** BEGIN **

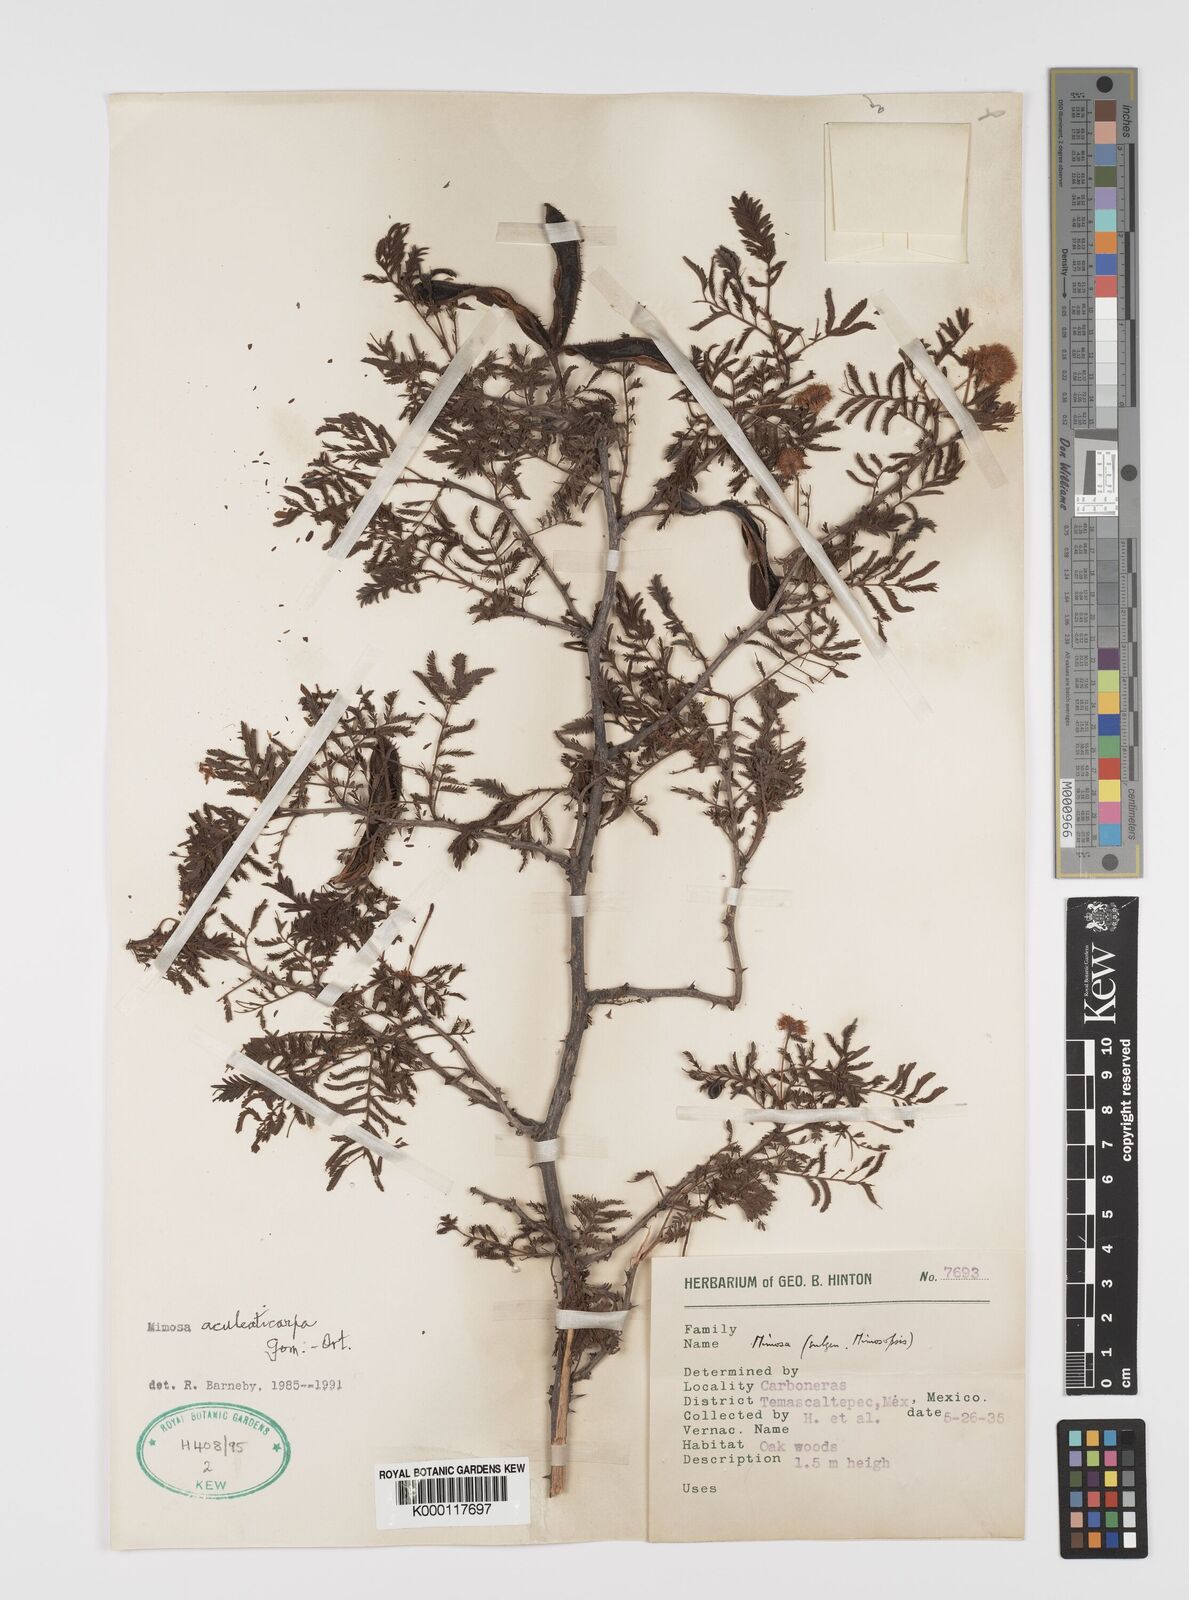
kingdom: Plantae
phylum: Tracheophyta
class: Magnoliopsida
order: Fabales
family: Fabaceae
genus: Mimosa
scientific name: Mimosa aculeaticarpa
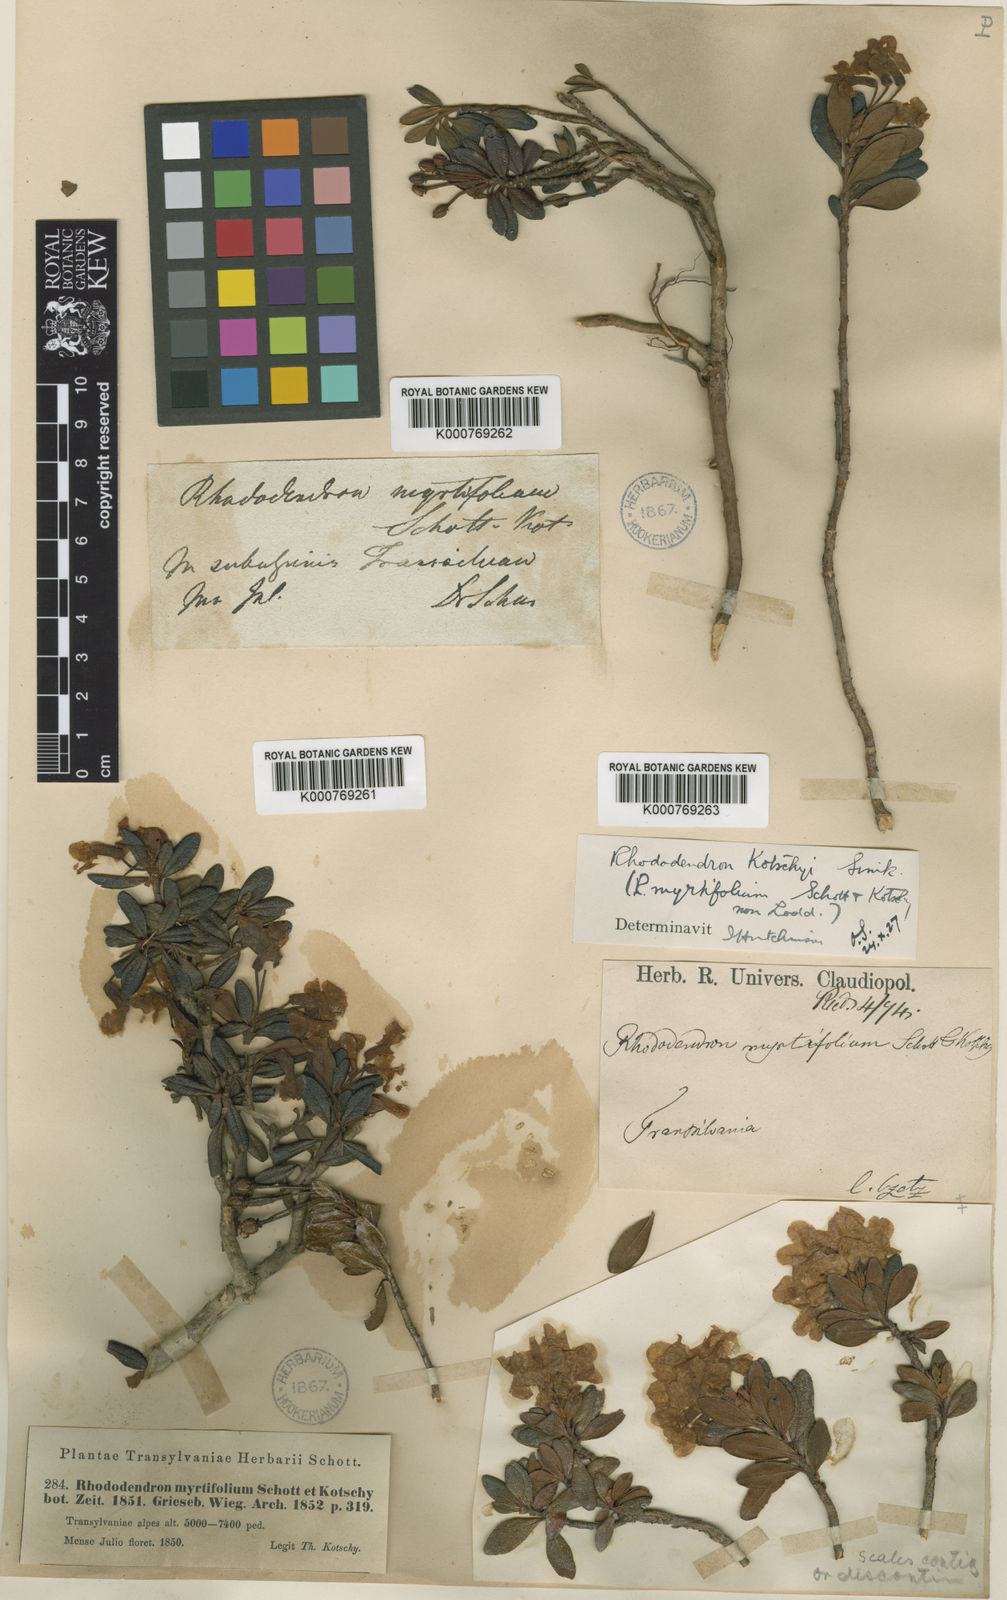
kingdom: Plantae
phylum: Tracheophyta
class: Magnoliopsida
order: Ericales
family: Ericaceae
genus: Rhododendron
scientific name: Rhododendron kotschyi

** END **

▶ Written task
Write out the records again without the pictures, swapping "scientific name" for "species" and changing nothing else.

▶ Response below
kingdom: Plantae
phylum: Tracheophyta
class: Magnoliopsida
order: Fabales
family: Fabaceae
genus: Mimosa
species: Mimosa aculeaticarpa
kingdom: Plantae
phylum: Tracheophyta
class: Magnoliopsida
order: Ericales
family: Ericaceae
genus: Rhododendron
species: Rhododendron kotschyi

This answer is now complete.